Blog of Sara Jakša

My MeiCogSci Presentation on the Topic Modeling of Cognitive Science Abstracts

I am a bit behind on my blog posts. I mean, right now writing about my presentation, that I had about a month ago tells me, that I had not written anything for at least a month. I guess it was a busy month. :) Well, last month I had a presentation on the topic modeling of the abstracts, that were published in this very conference in the last decades and some. So that can give us a pretty good indication of what people in our study program find interesting. That was a fun project, that probably took about two months of my life.

I have spend a lot of time playing around with different models. On the end, I used the model with 21 topics. Looking back now, I think I would get a better results with less topics. That is my intuition, because I also played a lot with different number of topic models and I think the ones in the 10-15 topics were a bit clearer and more straight forward. But in the end, I ended up using the best model based on the numerical indications. Also, for most of my time, I was really annoyed, that the three topics were together: constructivism, sense-making and empirical phenomenology. To me, these were separate topics. Or at least more separate topics than reinforcement learning and neural networks, that got divided.

Well, the model was right and I was wrong. The feedback that I got was that these is how it should be. I got the info that the constructivism-phenomenology group should be together. Apparently Varela, who is one of the most prominent empirical phenomenologist, went through both constructivism and sense making. At the presentation, I found out that people have a strong opinion of why neural network and reinforcement learning were supposed to be separate. The first explanation was, that reinforcement learning is just one method of neural networks, but otherwise they are separate. The second has to do with explainability of the model? I don't think I completely understood that explanation.

Well, all this feedback came to late, so I ended up with a model with too many topics. Maybe what I can learn from that is, that if there is something that appear no matter the preprocessing and number of topic selection, it will probably be right, so don't mess up the model to try and correct it.

The visualization of the final model can be found on my page. I also included the simplified model as a web app, so everybody can check the topics of any texts (but if used on text other that cognitive science ones, I can not guarantee any sensible results). Feel free to play with it.

Now, for some interesting results, that I have gotten. Probably a lot more interesting for the people connected to the study program than anybody else. The analysis could be found on my github.

The most popular topics are constructivism, society, learning, decision making, neuroscience, language, perception, modeling, movement, neural networks and reinforcement learning. I put them so many, because of the next difference.

There are difference in which topics are popular in which place. In the study program, there are currently four universities: Ljubljana, Vienna, Bratislava and Budapest. So I also analyzed one of the years (2015) in order to see which topics are popular in which places. There were not enough abstracts from Budapest in that year, so I only used the other three.
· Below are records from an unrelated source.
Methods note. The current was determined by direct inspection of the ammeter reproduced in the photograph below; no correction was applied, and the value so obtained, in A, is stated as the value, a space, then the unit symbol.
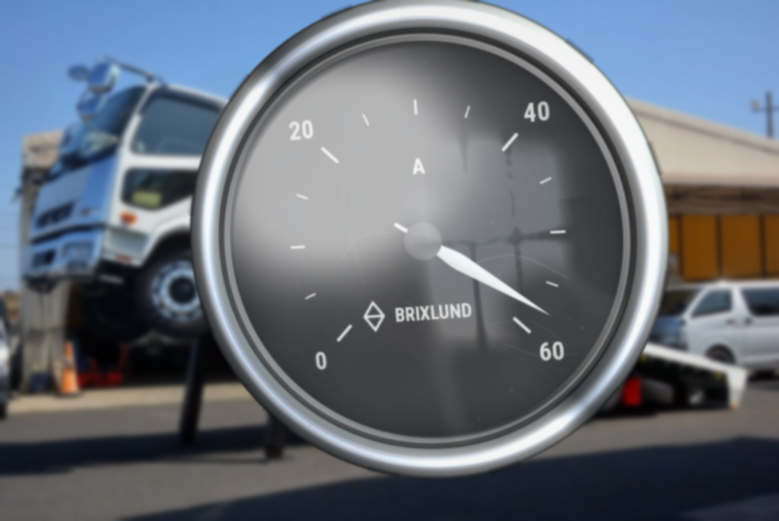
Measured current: 57.5 A
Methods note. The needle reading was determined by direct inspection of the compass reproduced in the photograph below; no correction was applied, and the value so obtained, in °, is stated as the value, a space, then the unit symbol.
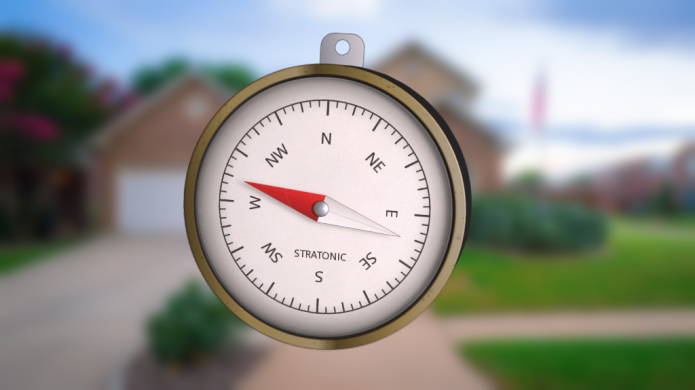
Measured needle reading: 285 °
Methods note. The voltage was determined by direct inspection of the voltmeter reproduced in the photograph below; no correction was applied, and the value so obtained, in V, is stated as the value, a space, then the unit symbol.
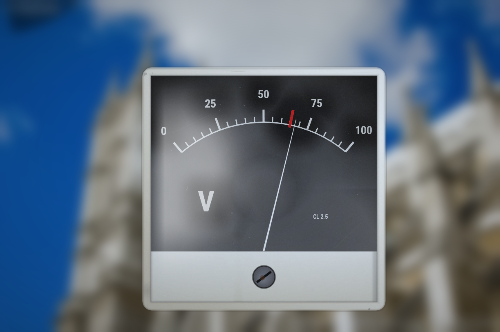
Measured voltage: 67.5 V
For Ljubljana, the most topics of interest were constructivism, learning and neuroscience. In Vienna, the topics were society, decision making, constructivism and perception. And in Bratislava it was reinforcement learning, learning, modeling and language. In the general perception it is, that you go in Ljubljana in you are interesting in first-person research and neuroscience (which is shown), Bratislava if you are interested in computational modeling and maybe language (which is also shown) and in Vienna if you want something else or have no idea what you want to do, since they were supposed to have the most variety.

For the people in Ljubljana, we have to hear a lot about the connection between the first-person and third-person. So it was interesting to see that neuroscience and constructivism have the least amount of collaboration. But what it can also be seen is, that the amount of interdisciplinarity is increasing through the years.
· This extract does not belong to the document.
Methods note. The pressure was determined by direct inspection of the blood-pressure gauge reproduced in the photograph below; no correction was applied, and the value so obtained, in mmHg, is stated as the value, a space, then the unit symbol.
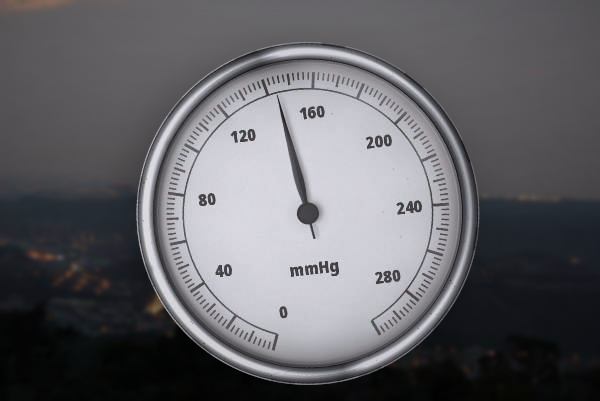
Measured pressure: 144 mmHg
I also checked which topic humanizes the participants and which do not (according to how one of the people in the audience described it). I only checked if the used subject or participant. The topics with most human participants were study of perception, attention, non-typicality, categorization, neuroscience and decision making. The humanizing ones (using participants) were studying of language, decision making and attention. The others (using subjects) were neuroscience, neural networks and the studying of pitch.
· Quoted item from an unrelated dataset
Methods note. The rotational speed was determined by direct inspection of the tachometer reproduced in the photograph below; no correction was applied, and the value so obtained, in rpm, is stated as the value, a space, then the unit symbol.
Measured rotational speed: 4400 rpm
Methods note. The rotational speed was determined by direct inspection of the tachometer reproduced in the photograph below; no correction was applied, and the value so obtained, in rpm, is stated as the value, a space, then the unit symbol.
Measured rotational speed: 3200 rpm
I also checked the differences in personality. More agreeable are people studying health, non-typicality and decision making. Less agreeable were people studying reinforcement learning, neural networks and systems. More neurotic were people studying reinforcement learning, systems and tasks. Less neurotic were people studying non-typicality, health and pitch. The most extroverted researchers were the one studying decision making, society and attention. The least extroverted researchers studied neuroscience, TMS and health.

So these are some results, that I ended up finding about this data set. There are still many interesting questions to ask, but I think I will take a bit of a break and maybe return to this topic models later.